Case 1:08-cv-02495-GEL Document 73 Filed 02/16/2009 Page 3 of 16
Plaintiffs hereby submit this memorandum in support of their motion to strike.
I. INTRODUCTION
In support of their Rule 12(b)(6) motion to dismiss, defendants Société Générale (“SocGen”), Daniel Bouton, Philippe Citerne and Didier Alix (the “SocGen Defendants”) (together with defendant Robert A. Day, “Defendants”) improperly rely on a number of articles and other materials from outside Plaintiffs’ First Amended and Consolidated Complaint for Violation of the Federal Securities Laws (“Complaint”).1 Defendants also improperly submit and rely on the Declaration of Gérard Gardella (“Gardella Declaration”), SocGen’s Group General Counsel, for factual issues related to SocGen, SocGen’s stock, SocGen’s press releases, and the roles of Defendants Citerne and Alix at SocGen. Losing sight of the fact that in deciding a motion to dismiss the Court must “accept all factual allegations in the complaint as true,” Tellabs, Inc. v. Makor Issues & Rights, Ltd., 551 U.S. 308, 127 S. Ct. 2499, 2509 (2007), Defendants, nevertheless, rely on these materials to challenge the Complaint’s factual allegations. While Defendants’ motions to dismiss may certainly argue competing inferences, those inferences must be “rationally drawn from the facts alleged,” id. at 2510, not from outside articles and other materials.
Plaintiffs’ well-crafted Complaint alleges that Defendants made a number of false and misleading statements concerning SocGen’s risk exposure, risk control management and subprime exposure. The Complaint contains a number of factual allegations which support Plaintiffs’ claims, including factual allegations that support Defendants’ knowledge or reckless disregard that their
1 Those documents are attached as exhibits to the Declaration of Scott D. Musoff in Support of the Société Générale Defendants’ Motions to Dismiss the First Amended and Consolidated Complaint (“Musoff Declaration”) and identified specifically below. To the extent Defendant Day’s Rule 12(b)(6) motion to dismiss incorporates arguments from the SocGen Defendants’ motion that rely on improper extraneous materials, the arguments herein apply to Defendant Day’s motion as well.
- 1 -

- **PROBLEM DETAILS**: Copy out every entry, keeping each line exactly as it is.

- **OUTPUT FOR THIS EXERCISE**:
Case 1:08-cv-02495-GEL Document 73 Filed 02/16/2009 Page 3 of 16
Plaintiffs hereby submit this memorandum in support of their motion to strike.
I. INTRODUCTION
In support of their Rule 12(b)(6) motion to dismiss, defendants Société Générale (“SocGen”), Daniel Bouton, Philippe Citerne and Didier Alix (the “SocGen Defendants”) (together with defendant Robert A. Day, “Defendants”) improperly rely on a number of articles and other materials from outside Plaintiffs’ First Amended and Consolidated Complaint for Violation of the Federal Securities Laws (“Complaint”).1 Defendants also improperly submit and rely on the Declaration of Gérard Gardella (“Gardella Declaration”), SocGen’s Group General Counsel, for factual issues related to SocGen, SocGen’s stock, SocGen’s press releases, and the roles of Defendants Citerne and Alix at SocGen. Losing sight of the fact that in deciding a motion to dismiss the Court must “accept all factual allegations in the complaint as true,” Tellabs, Inc. v. Makor Issues & Rights, Ltd., 551 U.S. 308, 127 S. Ct. 2499, 2509 (2007), Defendants, nevertheless, rely on these materials to challenge the Complaint’s factual allegations. While Defendants’ motions to dismiss may certainly argue competing inferences, those inferences must be “rationally drawn from the facts alleged,” id. at 2510, not from outside articles and other materials.
Plaintiffs’ well-crafted Complaint alleges that Defendants made a number of false and misleading statements concerning SocGen’s risk exposure, risk control management and subprime exposure. The Complaint contains a number of factual allegations which support Plaintiffs’ claims, including factual allegations that support Defendants’ knowledge or reckless disregard that their
1 Those documents are attached as exhibits to the Declaration of Scott D. Musoff in Support of the Société Générale Defendants’ Motions to Dismiss the First Amended and Consolidated Complaint (“Musoff Declaration”) and identified specifically below. To the extent Defendant Day’s Rule 12(b)(6) motion to dismiss incorporates arguments from the SocGen Defendants’ motion that rely on improper extraneous materials, the arguments herein apply to Defendant Day’s motion as well.
- 1 -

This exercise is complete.